The last few days I have been busy with the subject of ‘tolerance’, but am not able to bring much focus to it. Yesterday I kept returning to the inclusion of all that happens and exists in Existence Divine. The comprehensive nature of this concepts makes it necessary to make a place for the unacceptable in human existence.
As conscious humans we like to order our world using good and evil as criterion, with the result that evil is fought and controlled, but not well understood as to why it is there in the first place. Yet since the rules of ethics about good and evil are culture based, that makes evil as significant as good.
Yet since the rules of ethics about good and evil are culture based, that makes evil as significant as good.
This led me to conclude that within Existence Divine we need to learn to interpret the significance of good versus evil and understand their mutual arising.

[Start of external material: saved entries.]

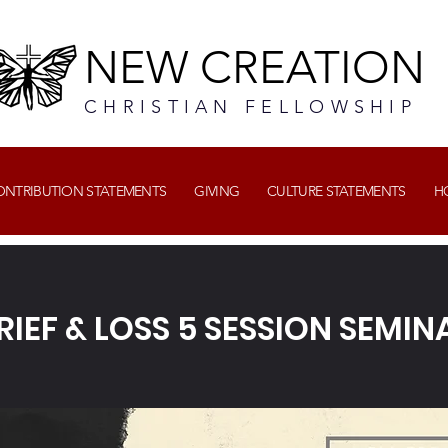
NEW CREATION
CHRISTIAN FELLOWSHIP
CONTRIBUTION STATEMENTS
GIVING
CULTURE STATEMENTS
H
RIEF & LOSS 5 SESSION SEMIN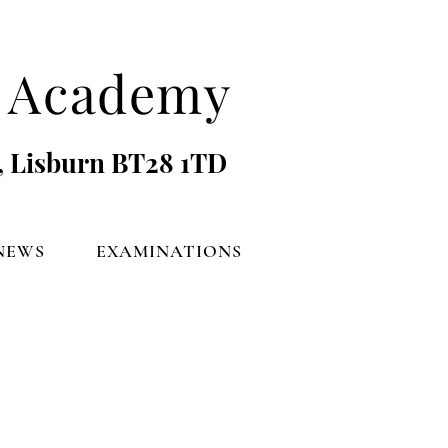
's Academy
, Lisburn BT28 1TD
NEWS
EXAMINATIONS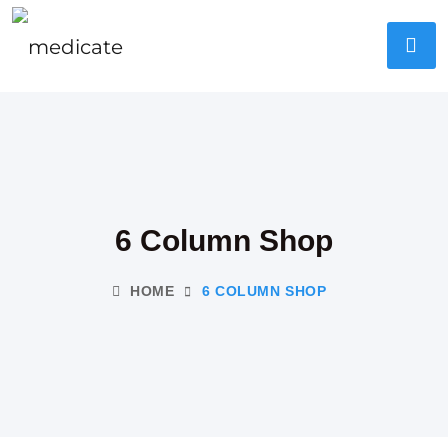
6 Column Shop
HOME
6 COLUMN SHOP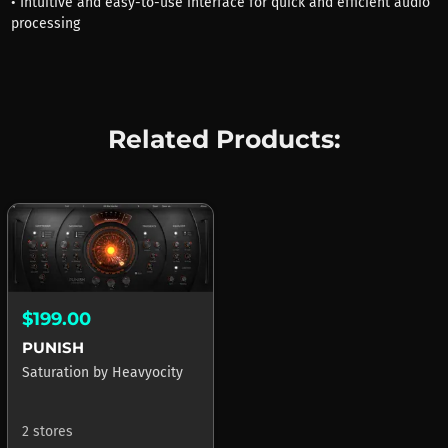
• Intuitive and easy-to-use interface for quick and efficient audio
processing
Related Products:
$199.00
PUNISH
Saturation
by
Heavyocity
2 stores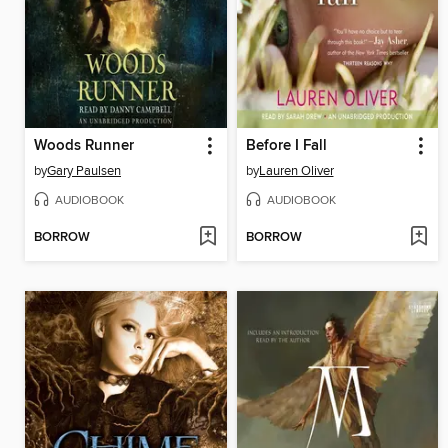
Woods Runner
Before I Fall
by
Gary Paulsen
by
Lauren Oliver
AUDIOBOOK
AUDIOBOOK
BORROW
BORROW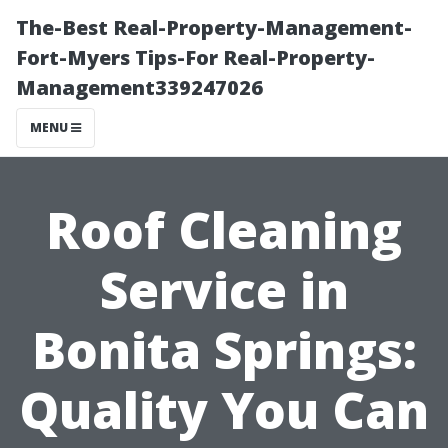
The-Best Real-Property-Management-
Fort-Myers Tips-For Real-Property-
Management339247026
MENU
Roof Cleaning
Service in
Bonita Springs:
Quality You Can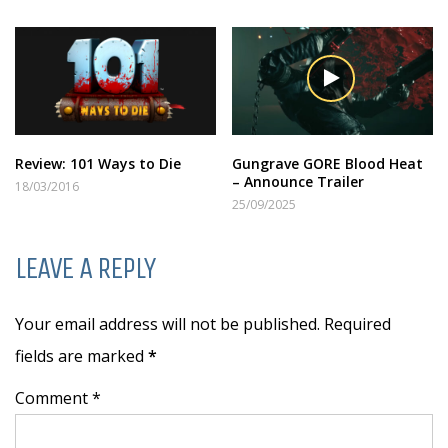
Review: 101 Ways to Die
Gungrave GORE Blood Heat
– Announce Trailer
18/03/2016
25/09/2025
LEAVE A REPLY
Your email address will not be published. Required
fields are marked
*
Comment *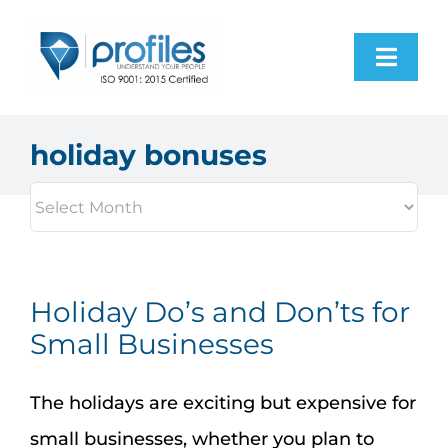
Skip
to
Toggl
content
Navig
Home
holiday bonuses
Products
Resources
Holiday Do’s and Don’ts for
About Us
Small Businesses
Contact Us
The holidays are exciting but expensive for
small businesses, whether you plan to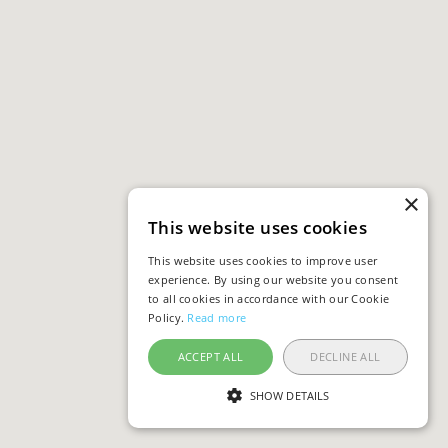
×
This website uses cookies
This website uses cookies to improve user
experience. By using our website you consent
to all cookies in accordance with our Cookie
Policy.
Read more
ACCEPT ALL
DECLINE ALL
SHOW DETAILS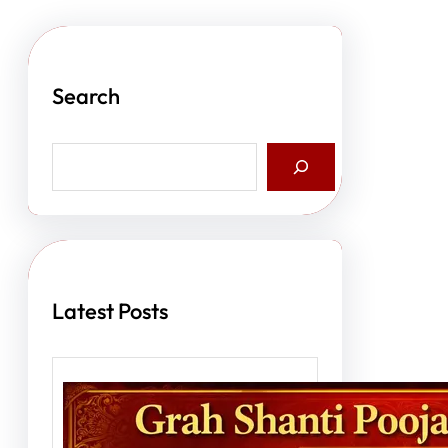
Search
S
e
a
r
c
h
Latest Posts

In short, good and evil may no longer be adequate as criteria by which to evaluate human behaviour, because all that exists and occurs has to be accepted as valid within Existence Divine.
The consideration that something different from good and evil as a sufficient guide would have to be found, made me recall the title of Nietzsche’s work ’Beyond Good and Evil’, which was published towards the end of his life, 1847-1900.

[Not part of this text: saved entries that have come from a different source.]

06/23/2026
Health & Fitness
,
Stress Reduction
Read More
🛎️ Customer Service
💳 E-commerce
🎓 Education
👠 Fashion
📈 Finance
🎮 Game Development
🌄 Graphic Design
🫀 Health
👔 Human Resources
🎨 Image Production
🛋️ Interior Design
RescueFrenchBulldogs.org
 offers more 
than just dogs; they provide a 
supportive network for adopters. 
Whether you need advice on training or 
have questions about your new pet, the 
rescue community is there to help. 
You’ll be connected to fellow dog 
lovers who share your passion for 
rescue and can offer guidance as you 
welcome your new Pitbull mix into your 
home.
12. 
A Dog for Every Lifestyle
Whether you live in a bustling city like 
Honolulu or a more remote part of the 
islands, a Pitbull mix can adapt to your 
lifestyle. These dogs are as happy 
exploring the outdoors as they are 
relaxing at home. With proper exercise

I have read a bit about Nietzsche, but he is an author and thinker I approach with considerable prudence. However, the mentioned title remained in my attention and consequently read about his thought and work in some of my references.
Even a cursory reading makes clear that Nietzsche rejects much if not all of the values that come from the handed down traditions of humankind. In doing so his belief framework becomes a leap into the future without reference to the past, precluding any testing of the newly discovered insights, aspirations and guidelines.

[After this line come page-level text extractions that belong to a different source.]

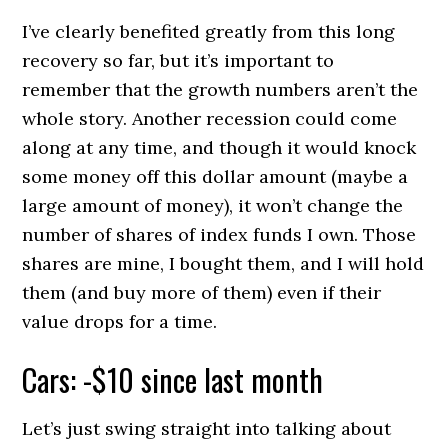
I’ve clearly benefited greatly from this long
recovery so far, but it’s important to
remember that the growth numbers aren’t the
whole story. Another recession could come
along at any time, and though it would knock
some money off this dollar amount (maybe a
large amount of money), it won’t change the
number of shares of index funds I own. Those
shares are mine, I bought them, and I will hold
them (and buy more of them) even if their
value drops for a time.
Cars: -$10 since last month
Let’s just swing straight into talking about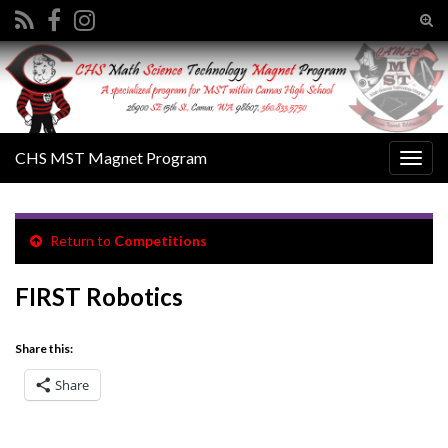
Tog
sear
Search for:
for
CHS MST Magnet Program
Togg
navig
Return to
Competitions
FIRST Robotics
Share this:
Share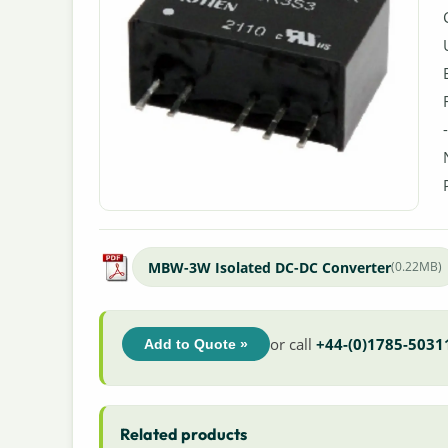
MBW-3W Isolated DC-DC Converter
(0.22MB)
or call
+44-(0)1785-5031
Add to Quote »
Related products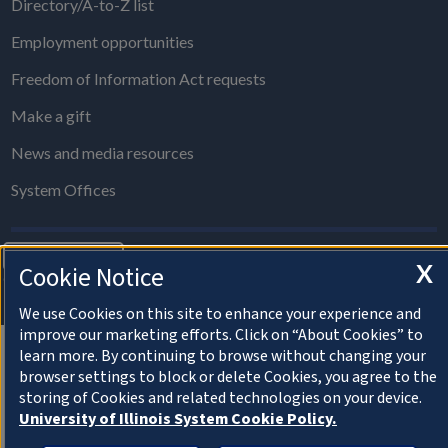
Directory/A-to-Z list
Employment opportunities
Freedom of Information Act requests
Make a gift
News and media resources
System Offices
About Cookies
X
Cookie Notice
© 2022 University of Illinois Board of Trustees
Privacy Statement and Terms of Use
We use Cookies on this site to enhance your experience and
improve our marketing efforts. Click on “About Cookies” to
learn more. By continuing to browse without changing your
browser settings to block or delete Cookies, you agree to the
storing of Cookies and related technologies on your device.
University of Illinois System Cookie Policy.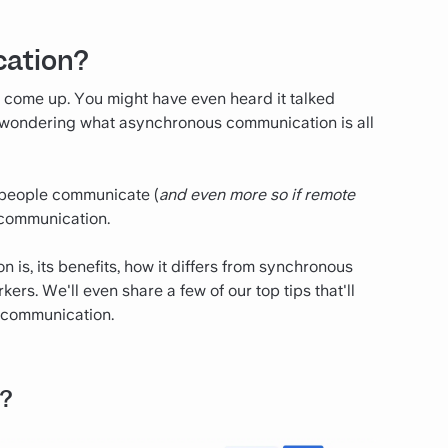
cation?
 come up. You might have even heard it talked
kely wondering what asynchronous communication is all
ys people communicate (
and even more so if remote
 communication.
is, its benefits, how it differs from synchronous
ers. We'll even share a few of our top tips that'll
 communication.
?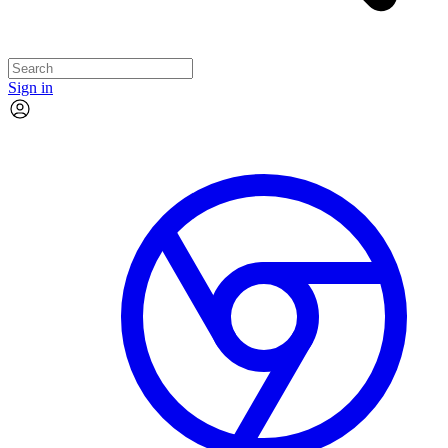
Sign in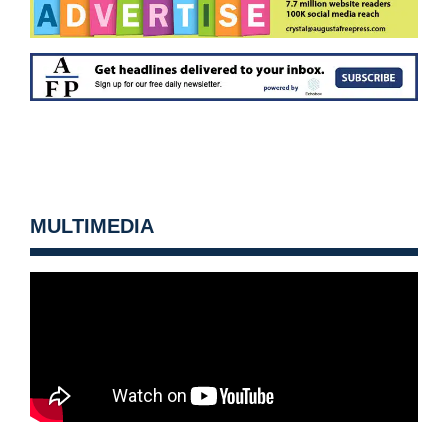
MULTIMEDIA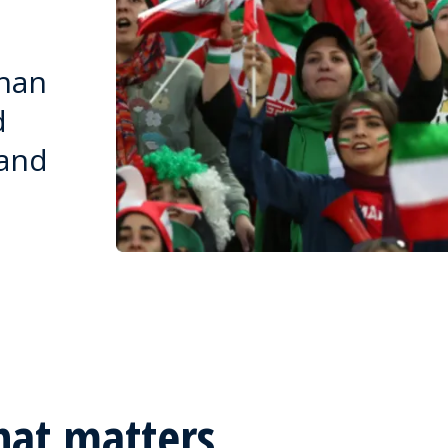
than
d
 and
hat matters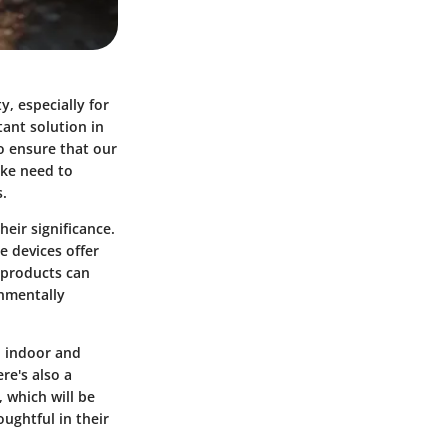
y, especially for
ant solution in
o ensure that our
ike need to
.
eir significance.
e devices offer
 products can
onmentally
n indoor and
re's also a
 which will be
ughtful in their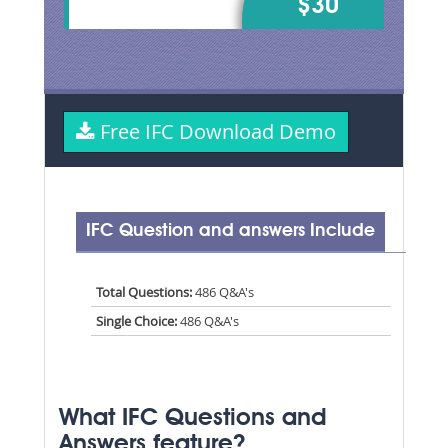
$30
Free IFC Download Demo
IFC Question and answers Include
Total Questions:
486 Q&A's
Single Choice:
486 Q&A's
What IFC Questions and
Answers feature?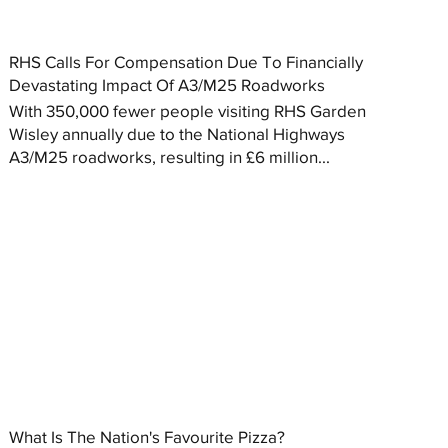
RHS Calls For Compensation Due To Financially
Devastating Impact Of A3/M25 Roadworks
With 350,000 fewer people visiting RHS Garden
Wisley annually due to the National Highways
A3/M25 roadworks, resulting in £6 million...
What Is The Nation's Favourite Pizza?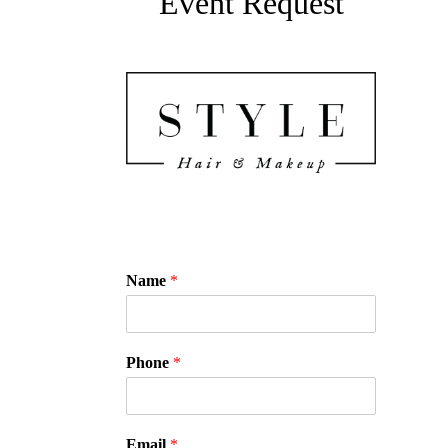
Event Request
Name
*
Phone
*
Email
*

My own approach has been and is that the handed down traditions need to be referenced, informing our belief frameworks and actions in the present. We add to what we were taught, but we do not discard it. This is the way the process of evolution seeks out the most efficient adaptation. It would be foolhardy to ignore this process until it is better understood as to its operative mechanisms.
I see Nietzsche as a herald of the modern artists such as Picasso. They too abandoned later on the traditional rules of composition and confronted post WW-One society with its broken belief and value framework that Nietzsche discerned earlier during his life time.
What to replace it with became and still is the question today. So, we may ask, given that we retain our human traditions as hard earned treasures, what is it that Nietzsche attempts to show us with his notion of going ‘beyond good and evil’?
To answer this question I’ll need to peruse this topic a little more and explore the extension of the ideas of good and evil in such a way that adds to the differentiating powers of this basic pair and possibly give us tools to order the full range of the human experience in the totality of existence, a mystery knowable, but not comprehendible.
<10:16am and 11:56am after edits and phone calls.